I will give Councillor Frank Di Giorgio full marks for loyalty though. When tapped for the job of budget chief by the Fords, the man did his utmost to deliver what his bosses wanted, up to and beyond defying the laws of physics* and sound economic policy. Yeah, Mr. Mayor. We probably can push down that property tax hike a bit while still making room for money to build your Scarborough subway. Yeah, why not. Let’s see if we can trim that Land Transfer Tax, yet another source of revenue, just a hair. Councillor Di Giorgio even went along for a bit of a joy ride on Mayor Ford’s budget day wild goose chase, tracking down millions of dollars in cuts nobody would even notice.
Cut $7 million from this year’s planned tree planting? Why not. Council’s general business and travel accounts? Who needs them. $2 million in program increases in the operating budget? Gone. Gone, gone, gonzo.
But perhaps Councillor Di Giorgio’s most important vote happened a couple months prior to this year’s budget.
Back in November, he was one of the few councillors that voted against stripping Mayor Ford of his procedural powers after the crack video scandal broke wide. The councillor didn’t even want the mayor to apologize for lying about the whole crack smoking business. Now, that’s loyalty, folks. Forgive and forget. Let’s just move on.
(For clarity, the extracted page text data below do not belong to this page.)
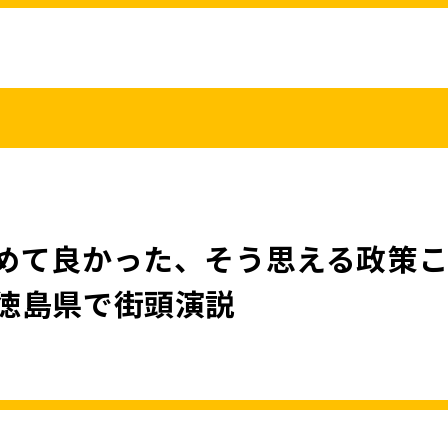
こくみんうさ
ガバナンスコード
規約･規則
都道府県組織
党役員
党本部へのアクセス
情報開示
めて良かった、そう思える政策
徳島県で街頭演説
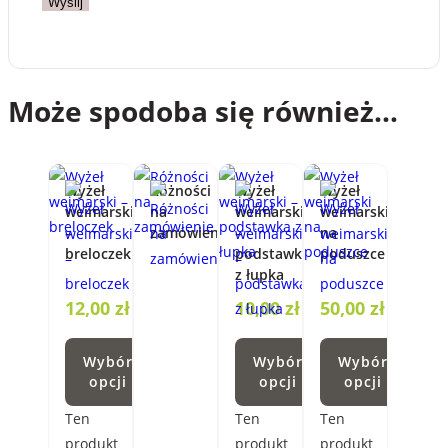
Może spodoba się również…
Wyżeł
Różności
Wyżeł
Wyżeł
weimarski
na
weimarski
weimarski
–
zamówienie
–
na
breloczek
podstawka
poduszce
z łupka
12,00
zł
10,00
zł
50,00
zł
Wybór
Wybór
Wybór
opcji
opcji
opcji
Ten
Ten
Ten
produkt
produkt
produkt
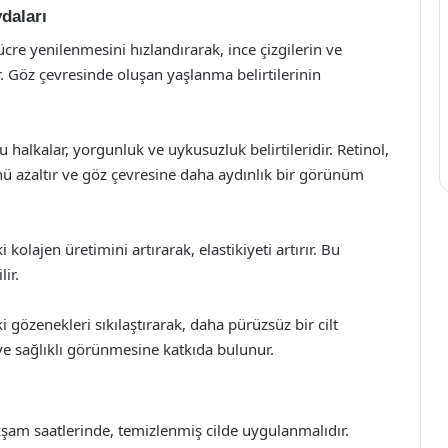
daları
hücre yenilenmesini hızlandırarak, ince çizgilerin ve
. Göz çevresinde oluşan yaşlanma belirtilerinin
u halkalar, yorgunluk ve uykusuzluk belirtileridir. Retinol,
ü azaltır ve göz çevresine daha aydınlık bir görünüm
i kolajen üretimini artırarak, elastikiyeti artırır. Bu
ir.
i gözenekleri sıkılaştırarak, daha pürüzsüz bir cilt
ve sağlıklı görünmesine katkıda bulunur.
akşam saatlerinde, temizlenmiş cilde uygulanmalıdır.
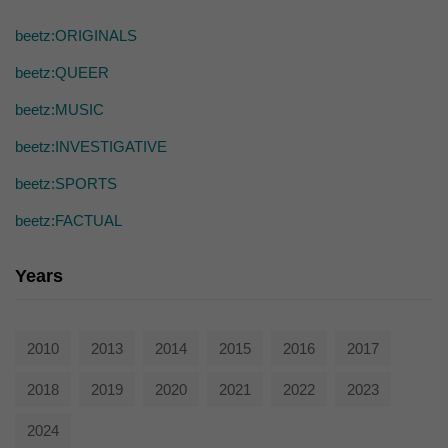
die einwandfreie Funktion der Website erforderlich.
Cookie-Informationen anzeigen
beetz:ORIGINALS
Ext
Externe Medien (7)
beetz:QUEER
Inhalte von Videoplattformen und Social-Media-Plattformen werden
beetz:MUSIC
standardmäßig blockiert. Wenn Cookies von externen Medien akzeptiert
werden, bedarf der Zugriff auf diese Inhalte keiner manuellen Einwilligung
beetz:INVESTIGATIVE
mehr.
beetz:SPORTS
Cookie-Informationen anzeigen
powered by Borlabs Cookie
beetz:FACTUAL
Datenschutzerklärung
Years
2010
2013
2014
2015
2016
2017
2018
2019
2020
2021
2022
2023
2024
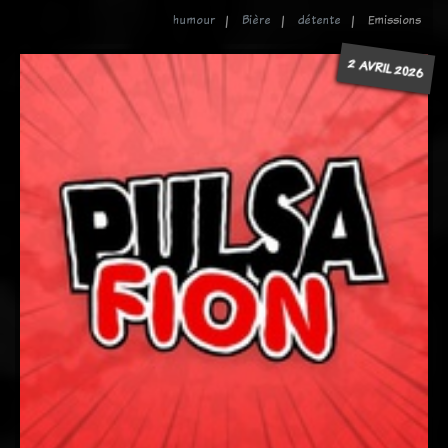
humour
Bière
détente
Emissions
2 AVRIL 2026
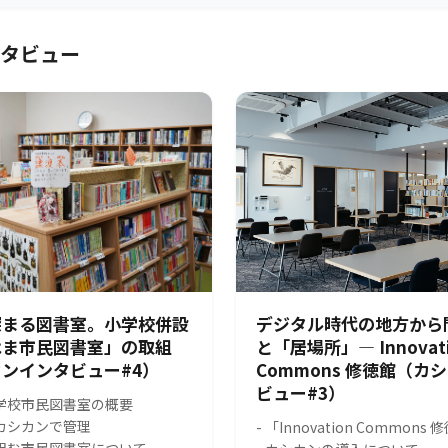
タビュー
深まる図書室。小学校併設
デジタル時代の地方から
はま市民図書室」の取組
と「居場所」― Innovat
ンインタビュー#4）
Commons 修徳館（カ
ビュー#3）
小学校市民図書室の概要
をカシカンで管理
- 「Innovation Common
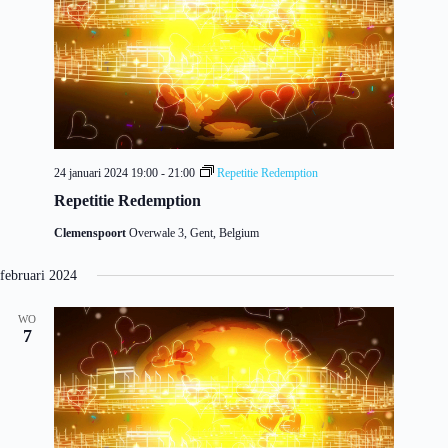
24 januari 2024 19:00
-
21:00
Repetitie Redemption
Repetitie Redemption
Clemenspoort
Overwale 3, Gent, Belgium
februari 2024
WO
7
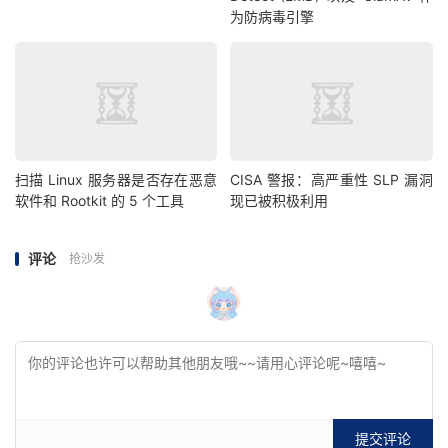
为防病毒引擎
扫描 Linux 服务器是否存在恶意
CISA 警报：高严重性 SLP 漏洞
软件和 Rootkit 的 5 个工具
现已被积极利用
评论
抢沙发
提交评论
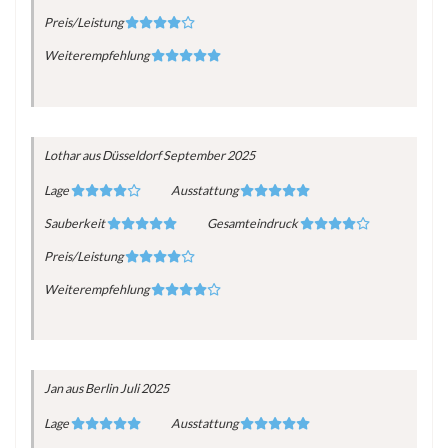
Preis/Leistung
Weiterempfehlung
Lothar
aus Düsseldorf
September 2025
Lage
Ausstattung
Sauberkeit
Gesamteindruck
Preis/Leistung
Weiterempfehlung
Jan
aus Berlin
Juli 2025
Lage
Ausstattung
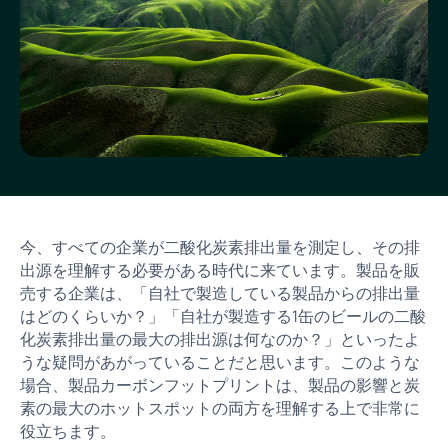
今、すべての企業が二酸化炭素排出量を測定し、その排
出源を理解する必要がある時代に来ています。製品を販
売する企業は、「自社で製造している製品からの排出量
はどのくらいか？」「自社が製造する1缶のビールの二酸
化炭素排出量の最大の排出源は何なのか？」といったよ
うな疑問があがっていることだと思います。このような
場合、製品カーボンフットプリントは、製品の影響と炭
素の最大のホットスポットの両方を理解する上で非常に
役立ちます。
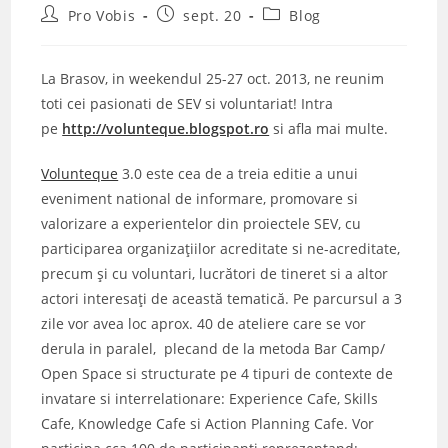
Post
Post
Post
Pro Vobis
sept. 20
Blog
author:
published:
category:
La Brasov, in weekendul 25-27 oct. 2013, ne reunim
toti cei pasionati de SEV si voluntariat! Intra
pe
http://volunteque.blogspot.ro
si afla mai multe.
Volunteque
3.0 este cea de a treia editie a unui
eveniment national de informare, promovare si
valorizare a experientelor din proiectele SEV, cu
participarea organizaţiilor acreditate si ne-acreditate,
precum şi cu voluntari, lucrători de tineret si a altor
actori interesaţi de această tematică. Pe parcursul a 3
zile vor avea loc aprox. 40 de ateliere care se vor
derula in paralel, plecand de la metoda Bar Camp/
Open Space si structurate pe 4 tipuri de contexte de
invatare si interrelationare: Experience Cafe, Skills
Cafe, Knowledge Cafe si Action Planning Cafe. Vor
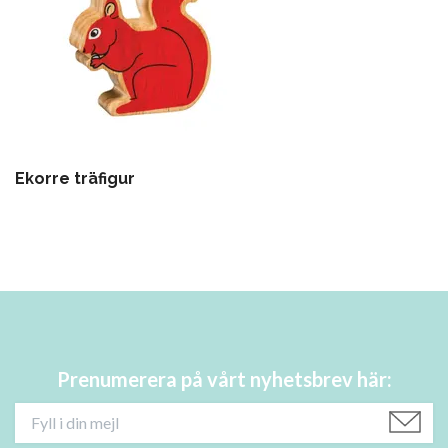
Ekorre träfigur
Prenumerera på vårt nyhetsbrev här:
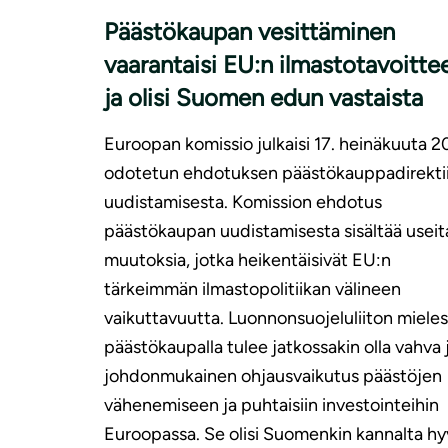
Päästökaupan vesittäminen
vaarantaisi EU:n ilmastotavoitte
ja olisi Suomen edun vastaista
Euroopan komissio julkaisi 17. heinäkuuta 
odotetun ehdotuksen päästökauppadirektii
uudistamisesta. Komission ehdotus
päästökaupan uudistamisesta sisältää useit
muutoksia, jotka heikentäisivät EU:n
tärkeimmän ilmastopolitiikan välineen
vaikuttavuutta. Luonnonsuojeluliiton mieles
päästökaupalla tulee jatkossakin olla vahva 
johdonmukainen ohjausvaikutus päästöjen
vähenemiseen ja puhtaisiin investointeihin
Euroopassa. Se olisi Suomenkin kannalta hy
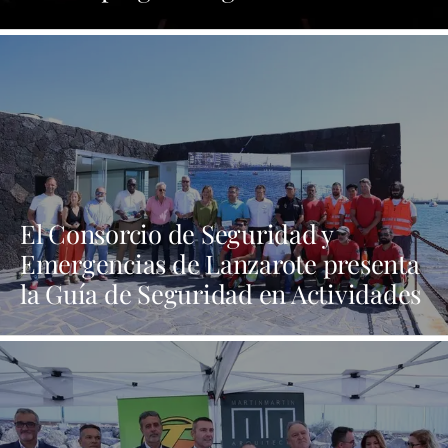
y orgullo por las tradiciones
El Consorcio de Seguridad y
Emergencias de Lanzarote presenta
la Guía de Seguridad en Actividades
Náuticas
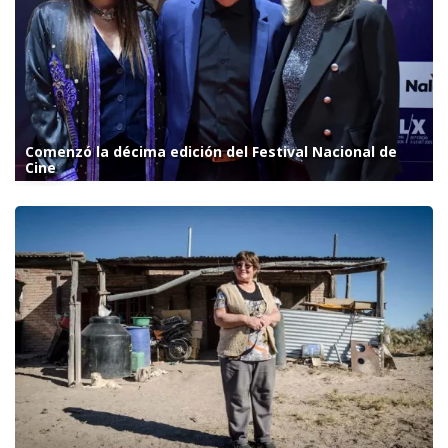
Comenzó la décima edición del Festival Nacional de
Cine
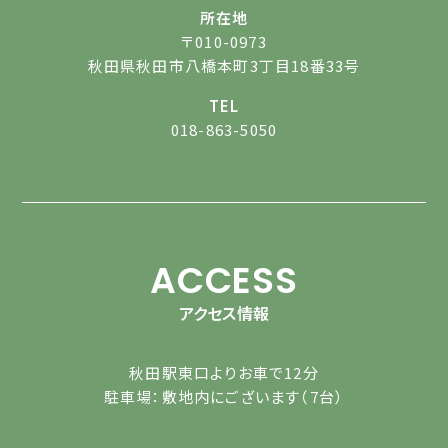
所在地
〒010-0973
秋田県秋田市八橋本町3丁目18番33号
TEL
018-863-5050
ACCESS
アクセス情報
秋田駅東口よりお車で12分
駐車場：敷地内にございます（7台）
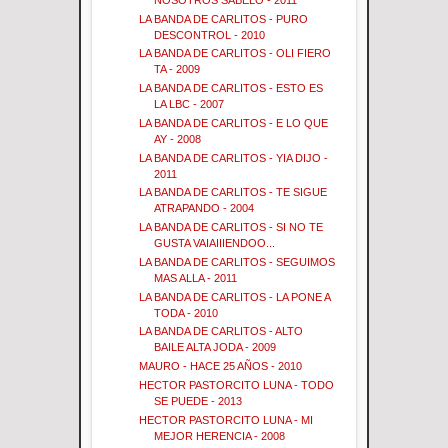
LA BANDA DE CARLITOS - PURO
DESCONTROL - 2010
LA BANDA DE CARLITOS - OLI FIERO
TA - 2009
LA BANDA DE CARLITOS - ESTO ES
LA LBC - 2007
LA BANDA DE CARLITOS - E LO QUE
AY - 2008
LA BANDA DE CARLITOS - YIA DIJO -
2011
LA BANDA DE CARLITOS - TE SIGUE
ATRAPANDO - 2004
LA BANDA DE CARLITOS - SI NO TE
GUSTA VAIAIIIENDOO...
LA BANDA DE CARLITOS - SEGUIMOS
MAS ALLA - 2011
LA BANDA DE CARLITOS - LA PONE A
TODA - 2010
LA BANDA DE CARLITOS - ALTO
BAILE ALTA JODA - 2009
MAURO - HACE 25 AÑOS - 2010
HECTOR PASTORCITO LUNA - TODO
SE PUEDE - 2013
HECTOR PASTORCITO LUNA - MI
MEJOR HERENCIA - 2008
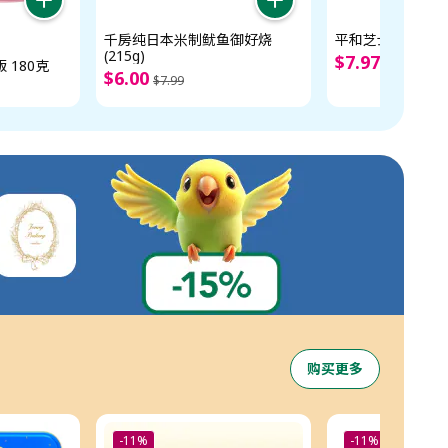
千房纯日本米制鱿鱼御好烧
平和芝士热狗(400
(215g)
$
7
.
97
 180克
$
9
.
99
$
6
.
00
$
7
.
99
购买更多
-11%
-11%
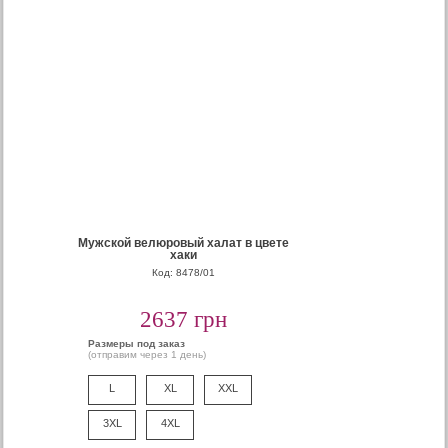
Мужской велюровый халат в цвете
хаки
Код: 8478/01
2637 грн
Размеры под заказ
(отправим через 1 день)
L
XL
XXL
3XL
4XL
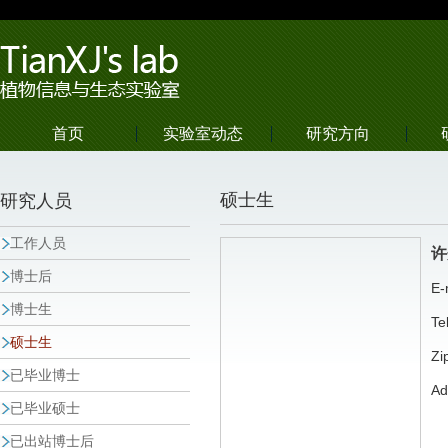
首页
实验室动态
研究方向
硕士生
研究人员
工作人员
许
博士后
E-
博士生
Te
硕士生
Zi
已毕业博士
A
已毕业硕士
已出站博士后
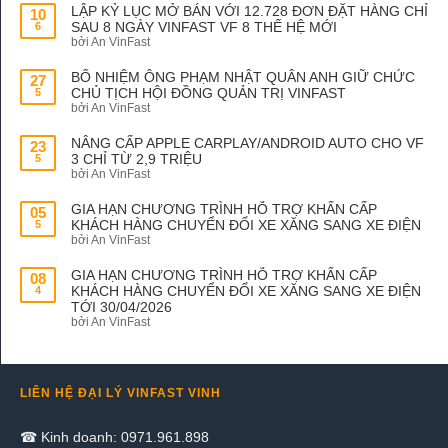
LẬP KỶ LỤC MỞ BÁN VỚI 12.728 ĐƠN ĐẶT HÀNG CHỈ
10
SAU 8 NGÀY VINFAST VF 8 THẾ HỆ MỚI
6
bởi An VinFast
BỔ NHIỆM ÔNG PHẠM NHẬT QUÂN ANH GIỮ CHỨC
27
CHỦ TỊCH HỘI ĐỒNG QUẢN TRỊ VINFAST
5
bởi An VinFast
NÂNG CẤP APPLE CARPLAY/ANDROID AUTO CHO VF
23
3 CHỈ TỪ 2,9 TRIỆU
5
bởi An VinFast
GIA HẠN CHƯƠNG TRÌNH HỖ TRỢ KHẨN CẤP
05
KHÁCH HÀNG CHUYỂN ĐỔI XE XĂNG SANG XE ĐIỆN
5
bởi An VinFast
GIA HẠN CHƯƠNG TRÌNH HỖ TRỢ KHẨN CẤP
08
KHÁCH HÀNG CHUYỂN ĐỔI XE XĂNG SANG XE ĐIỆN
4
TỚI 30/04/2026
bởi An VinFast
LIÊN HỆ ĐẠI LÝ VINFAST VINH
☎ Kinh doanh: 0971.961.898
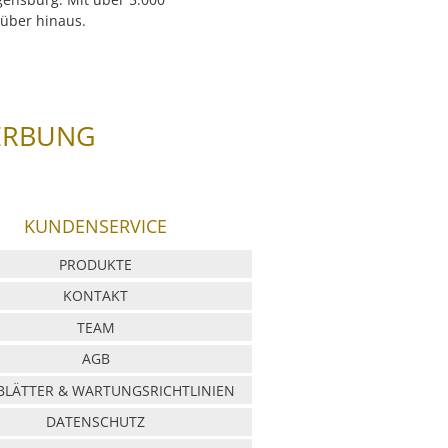
rüber hinaus.
ERBUNG
KUNDENSERVICE
PRODUKTE
KONTAKT
TEAM
AGB
LÄTTER & WARTUNGSRICHTLINIEN
DATENSCHUTZ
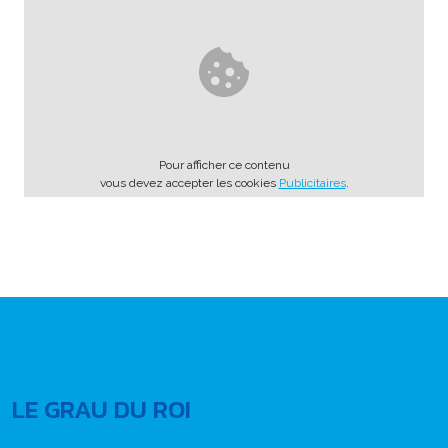
Pour afficher ce contenu
vous devez accepter les cookies
Publicitaires
.
LE GRAU DU ROI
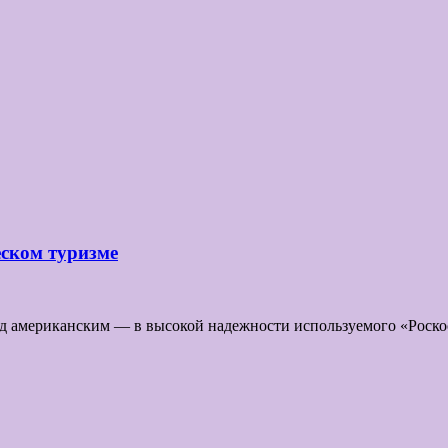
ском туризме
д американским — в высокой надежности используемого «Роскос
Such a display of loyalty earned Councillor Di Giorgio high props from Mayor Ford who named him one of the very few councillors, a handful really, that he thought worthy enough to be voted back on to council in this upcoming election. As the mayor’s made abundantly clear over the last few days, he doesn’t work with just anybody down there at City Hall. It takes a special breed to earn that kind of… respect, I’d guess you could call it, from someone who doesn’t make work friends easily.
So congratulations, Ward 12. Your long time councillor has dutifully earned himself an elite spot on Mayor Rob Ford’s thumbs-up roster, those who supported the mayor ‘when times were tough’. (Episode 2: Ford Nation). The few. The proud. The easily cowed.
Councillor Frank Di Giorgio. Certified member of the tattered remains of the once triumphant Team Ford.
— dutifully submitted by Cityslikr
* Not actually defying the law of physics. Added purely for emphasis of the ludicrousness of the mayor’s budgetary expectations.